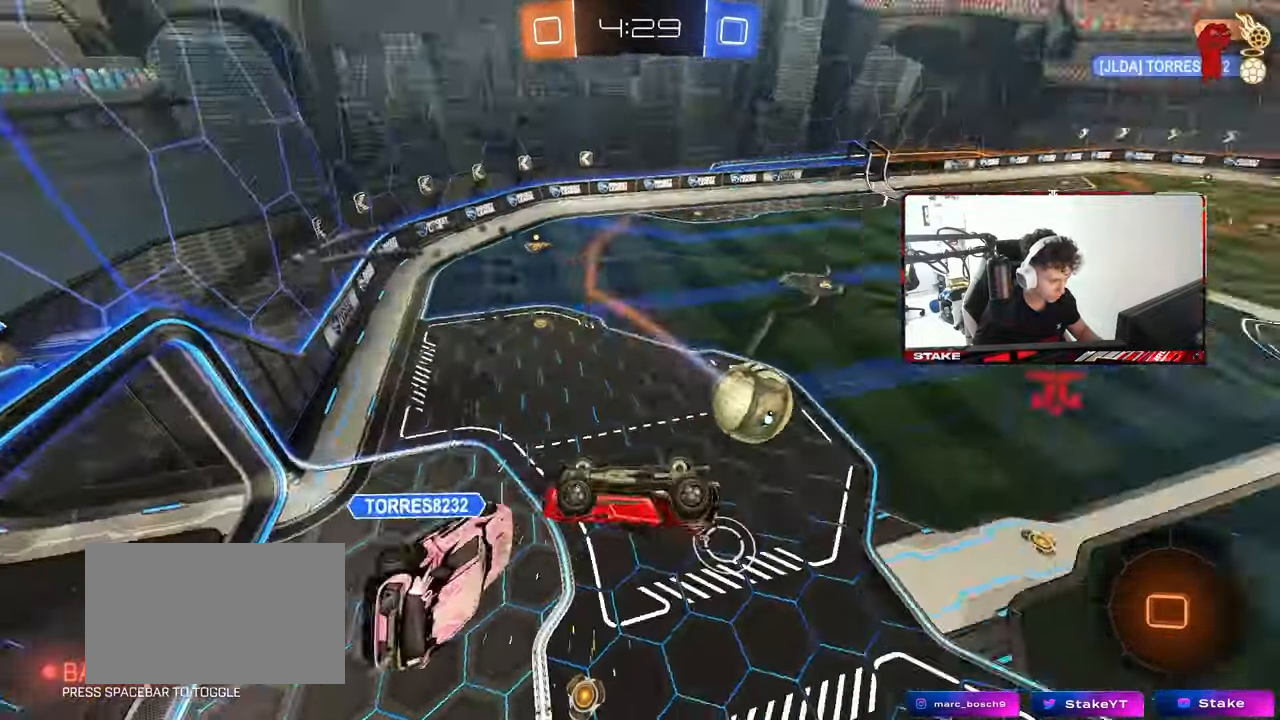
{"keys": ["d", "shift"], "mouse": [], "mouse_move": "still", "events": [[100, "d", "down"], [133, "a", "up"], [133, "shift", "up"], [233, "s", "up"], [417, "shift", "down"]]}
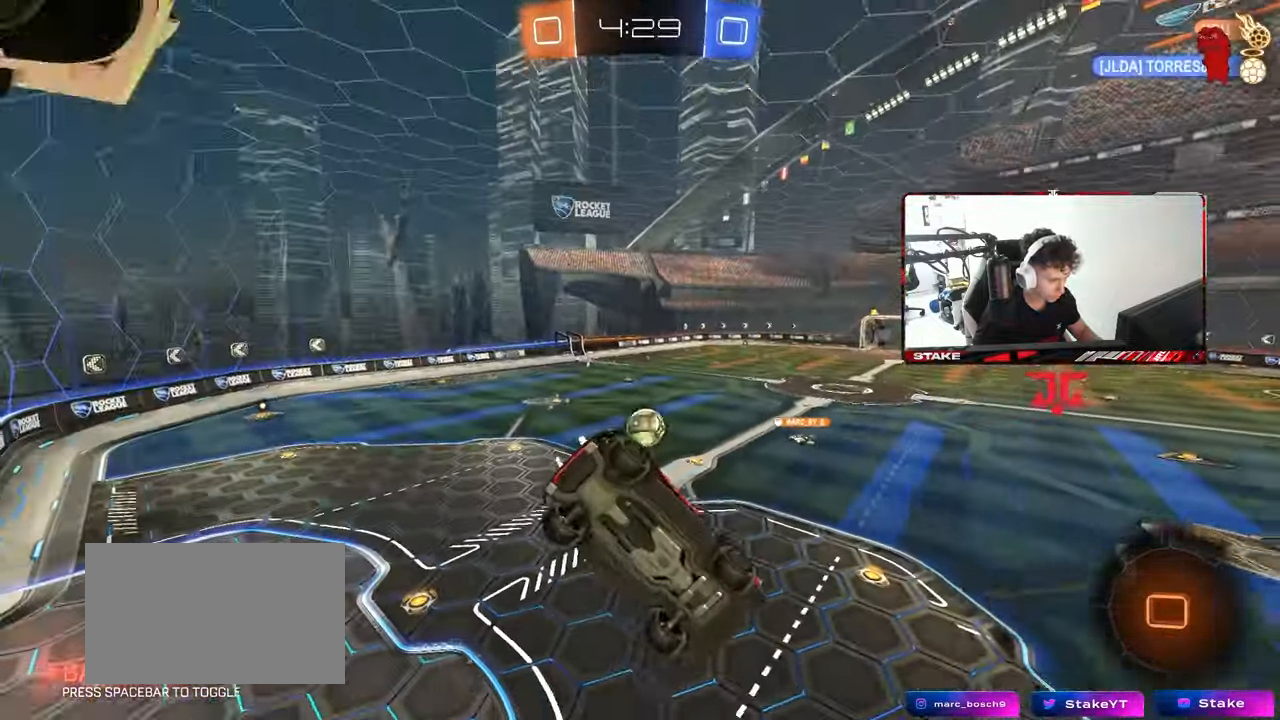
{"keys": ["space"], "mouse": [], "mouse_move": "still", "events": [[100, "shift", "up"], [150, "d", "up"], [150, "shift", "down"], [200, "a", "down"], [200, "shift", "up"], [250, "w", "down"], [383, "shift", "down"], [383, "w", "up"], [433, "a", "up"], [483, "shift", "up"], [483, "space", "down"]]}
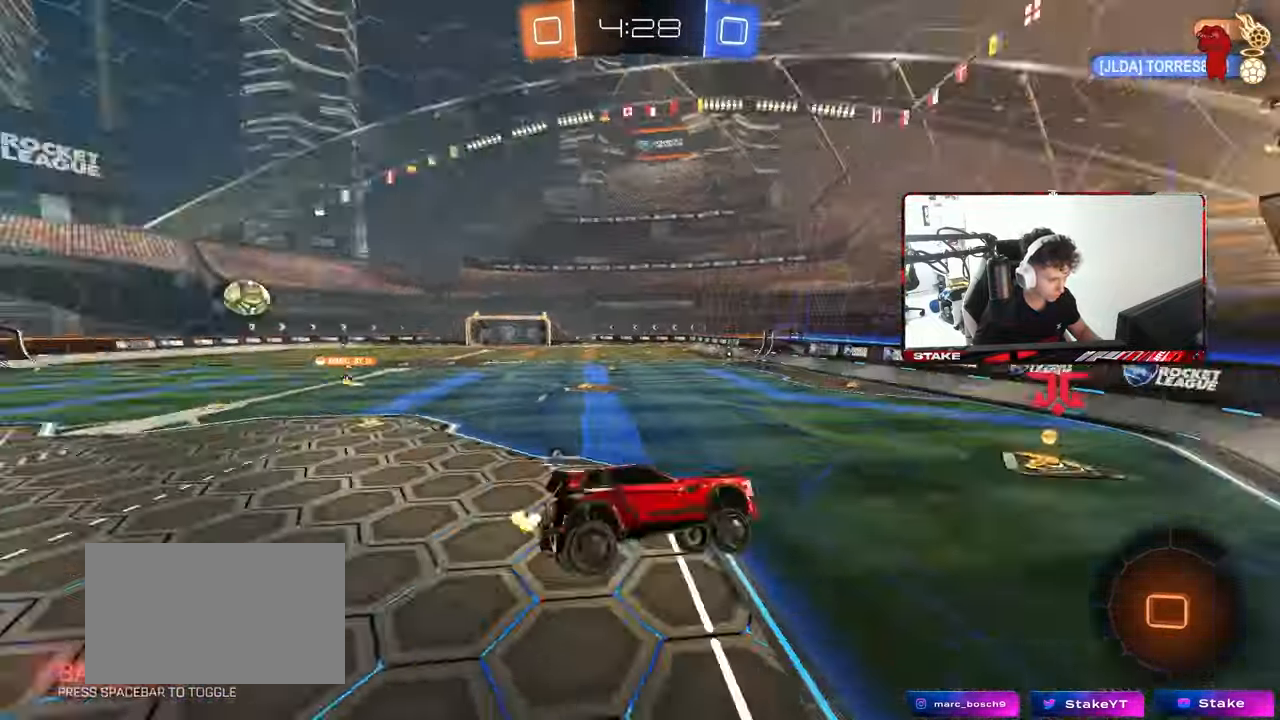
{"keys": ["a", "w"], "mouse": [], "mouse_move": "still", "events": [[117, "a", "down"], [117, "w", "down"], [167, "space", "up"]]}
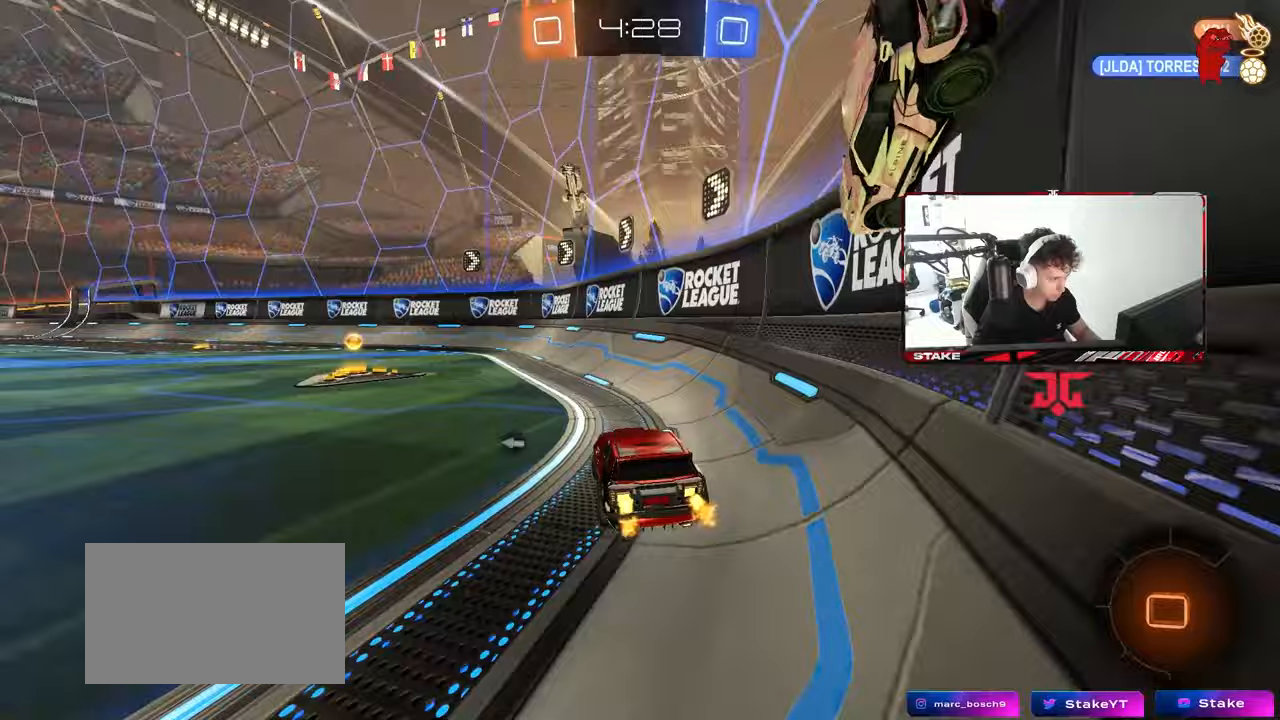
{"keys": ["a", "s", "shift"], "mouse": ["left", "right"], "mouse_move": "still", "events": [[233, "mouse_left", "down"], [233, "mouse_right", "down"], [333, "mouse_right", "up"], [333, "shift", "down"], [367, "mouse_right", "down"], [417, "s", "down"], [417, "w", "up"]]}
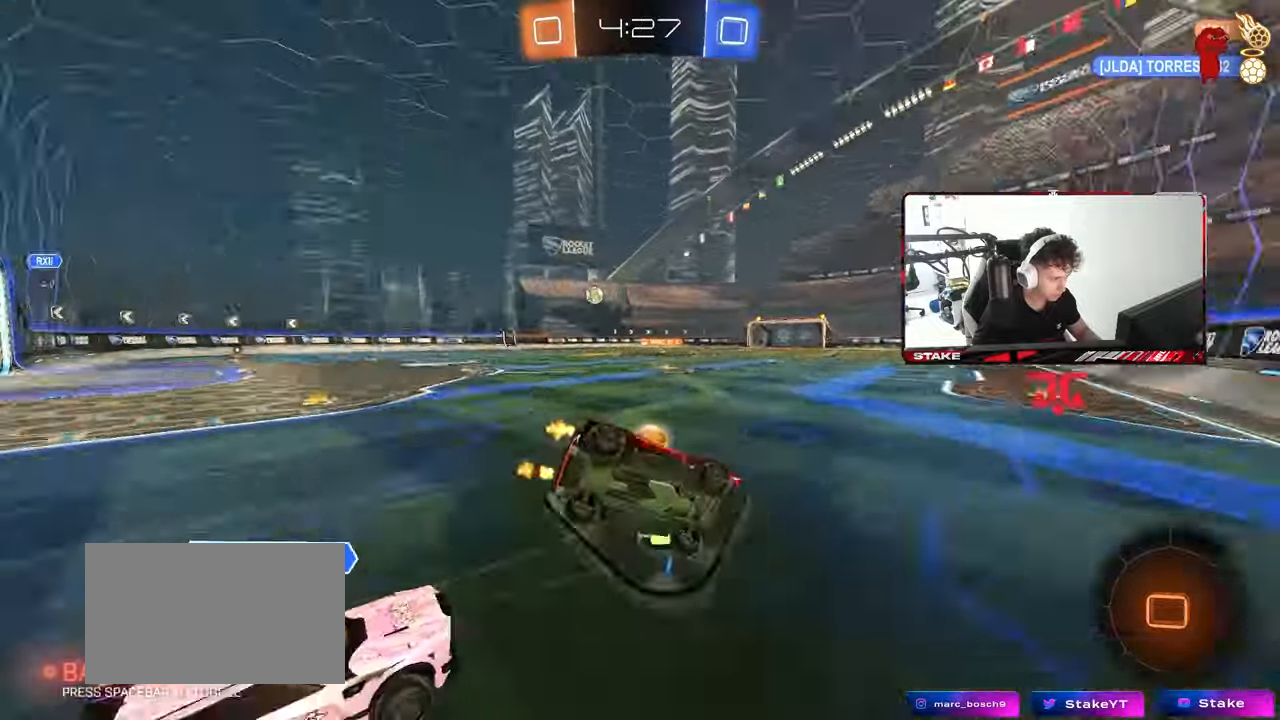
{"keys": ["a", "s", "shift"], "mouse": [], "mouse_move": "up-left", "events": [[17, "mouse_right", "up"], [200, "mouse_left", "up"], [300, "s", "up"], [383, "s", "down"]]}
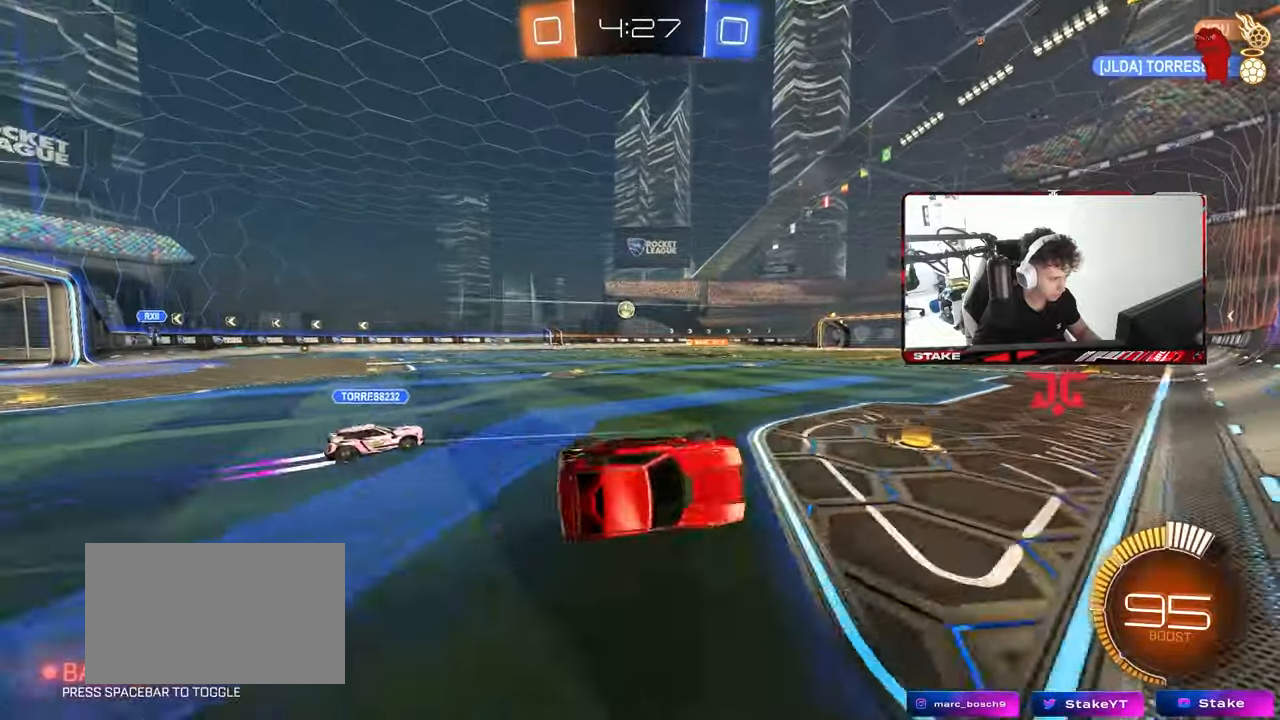
{"keys": ["a", "w"], "mouse": ["left"], "mouse_move": "still", "events": [[117, "s", "up"], [167, "shift", "up"], [267, "mouse_left", "down"], [317, "w", "down"]]}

○ ○ ○ ○

Task directions:
Transcribe every line in the entries above, taking out only the images.

Solved exercise:
{"keys": ["d", "shift"], "mouse": [], "mouse_move": "still", "events": [[100, "d", "down"], [133, "a", "up"], [133, "shift", "up"], [233, "s", "up"], [417, "shift", "down"]]}
{"keys": ["space"], "mouse": [], "mouse_move": "still", "events": [[100, "shift", "up"], [150, "d", "up"], [150, "shift", "down"], [200, "a", "down"], [200, "shift", "up"], [250, "w", "down"], [383, "shift", "down"], [383, "w", "up"], [433, "a", "up"], [483, "shift", "up"], [483, "space", "down"]]}
{"keys": ["a", "w"], "mouse": [], "mouse_move": "still", "events": [[117, "a", "down"], [117, "w", "down"], [167, "space", "up"]]}
{"keys": ["a", "s", "shift"], "mouse": ["left", "right"], "mouse_move": "still", "events": [[233, "mouse_left", "down"], [233, "mouse_right", "down"], [333, "mouse_right", "up"], [333, "shift", "down"], [367, "mouse_right", "down"], [417, "s", "down"], [417, "w", "up"]]}
{"keys": ["a", "s", "shift"], "mouse": [], "mouse_move": "up-left", "events": [[17, "mouse_right", "up"], [200, "mouse_left", "up"], [300, "s", "up"], [383, "s", "down"]]}
{"keys": ["a", "w"], "mouse": ["left"], "mouse_move": "still", "events": [[117, "s", "up"], [167, "shift", "up"], [267, "mouse_left", "down"], [317, "w", "down"]]}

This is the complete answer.